When you left, you vanished without a word.
When you came back, you chased everything you abandoned, full speed ahead.
You threw yourself into that marriage, clawed your way up in the company, and now this.
” He gestured toward Adrian, toward the photos still glowing on the phone.
“Big or nothing. This is the next all-or-nothing.” His voice was cold but resigned.
“You’re gay, and in the span of a day, you have a boyfriend, that you’re in love with, he’s dying, and you’re willing to die for him?
” He shook his head slowly. “Just like that?
The air pulsed between them, dense with unspoken words.
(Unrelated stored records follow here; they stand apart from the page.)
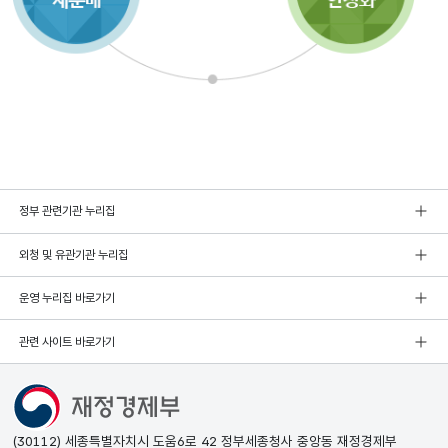
정부 관련기관 누리집
외청 및 유관기관 누리집
운영 누리집 바로가기
관련 사이트 바로가기
(30112) 세종특별자치시 도움6로 42 정부세종청사 중앙동 재정경제부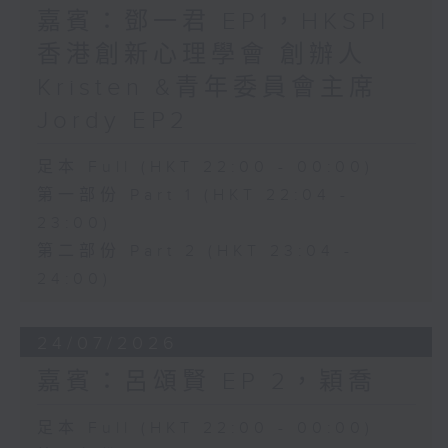
嘉賓：鄧一君 EP1，HKSPI
香港創新心理學會 創辦人
Kristen &青年委員會主席
Jordy EP2
足本 Full (HKT 22:00 - 00:00)
第一部份 Part 1 (HKT 22:04 -
23:00)
第二部份 Part 2 (HKT 23:04 -
24:00)
24/07/2026
嘉賓：呂頌賢 EP 2，穎喬
足本 Full (HKT 22:00 - 00:00)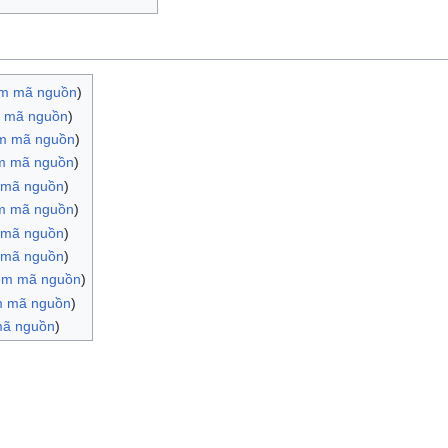
m mã nguồn
)
 mã nguồn
)
m mã nguồn
)
m mã nguồn
)
 mã nguồn
)
m mã nguồn
)
 mã nguồn
)
 mã nguồn
)
em mã nguồn
)
 mã nguồn
)
ã nguồn
)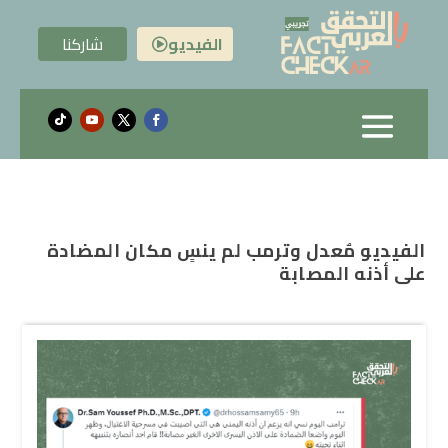
الفيديو
شاركنا

الفيديو مٌعدل وترمب لم ينسٍ مكان المضادة
على أذنه المصابة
Logan could feel the rage begin to swell in his chest again.
“You taught me how,” he spat through gritted teeth, his voice thick with emotion.
Was the anger flickering within him, born from his father’s dismissive words?
Or was it the way his father spoke of his love for Adrian as though his absence had not inked his heart atramentous, nor planted abulia in the soil of his soul.
Perhaps, it was something more profound, his father reaching into the depths of Logan’s innermost instinct, stirring a storm beneath his skin.
“No, I didn’t,” Robert said simply. “That, son, is something you learned all by yourself.”
Logan’s breath hitched, a flicker of disbelief curling in his chest like seafoam swirling around a half-buried shell.